▶ _BLOC DE TEXTE_:
━━━━━━
Vues de la Sicile fantôme de Pietro Motisi
Sicilia Fantasma est une collection de visions personnelles de la Sicile, photographiées entre 2012 et 2018. Cette opération de " restitution " du territoire à travers une série de paysages, vit dans le désir de générer des relations à plusieurs niveaux de lecture entre l'observateur et les espaces représentés, des réflexions au-delà de la surface esthétique de la " vue " photographique.
Etablir un point de réflexion critique sur ce que nous sommes par rapport aux caractéristiques de nos espaces à notre époque.
La critique, telle que Luigi Ghirri la conçoit, doit être un nœud dialectique et non une hypothèse, apportant des éléments d'inquiétude plutôt que de dénonciation ou d'idéalisme comme une fin en soi. Ici, Sicily Phantom prend, dans la syntaxe de ses séquences, la position d'un manifeste politique.
David Goldblatt affirmait que "les événements en eux-mêmes ne sont pas aussi intéressants que les conditions qui y conduisent" et, en ce sens, ce travail est un miroir reflétant l'appartenance à un territoire, un exercice de lecture des espaces et de ce qui y est nécessaire afin de chercher, de comprendre et de repositionner nos actions, nos sensations, nos relations et nos responsabilités envers la terre et, par conséquent, envers nous-mêmes.
━━━━━━
▶ _DONNÉES SOURCES_:

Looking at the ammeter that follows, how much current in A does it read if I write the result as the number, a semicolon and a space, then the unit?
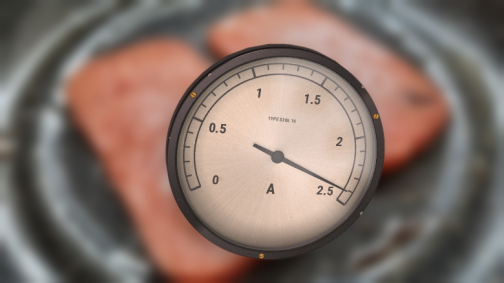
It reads 2.4; A
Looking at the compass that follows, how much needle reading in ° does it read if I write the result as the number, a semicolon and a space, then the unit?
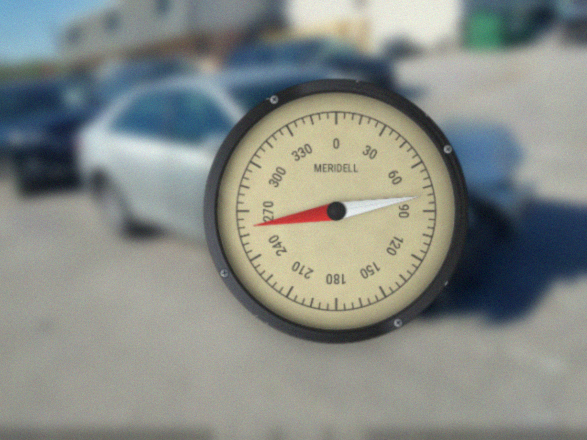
━━━━━━
▶ _CONSIGNE_: Modifiez le passage du texte sur Sicilia Fantasma situé entre "Vues de la Sicile" et "à notre époque.", inclus, en remplaçant "paysages" par "panoramas". Le listing n'est pas utile pour la suite du travail.

▶ _RÉPONSE_:
Vues de la Sicile fantôme de Pietro Motisi
Sicilia Fantasma est une collection de visions personnelles de la Sicile, photographiées entre 2012 et 2018. Cette opération de " restitution " du territoire à travers une série de panoramas, vit dans le désir de générer des relations à plusieurs niveaux de lecture entre l'observateur et les espaces représentés, des réflexions au-delà de la surface esthétique de la " vue " photographique.
Etablir un point de réflexion critique sur ce que nous sommes par rapport aux caractéristiques de nos espaces à notre époque.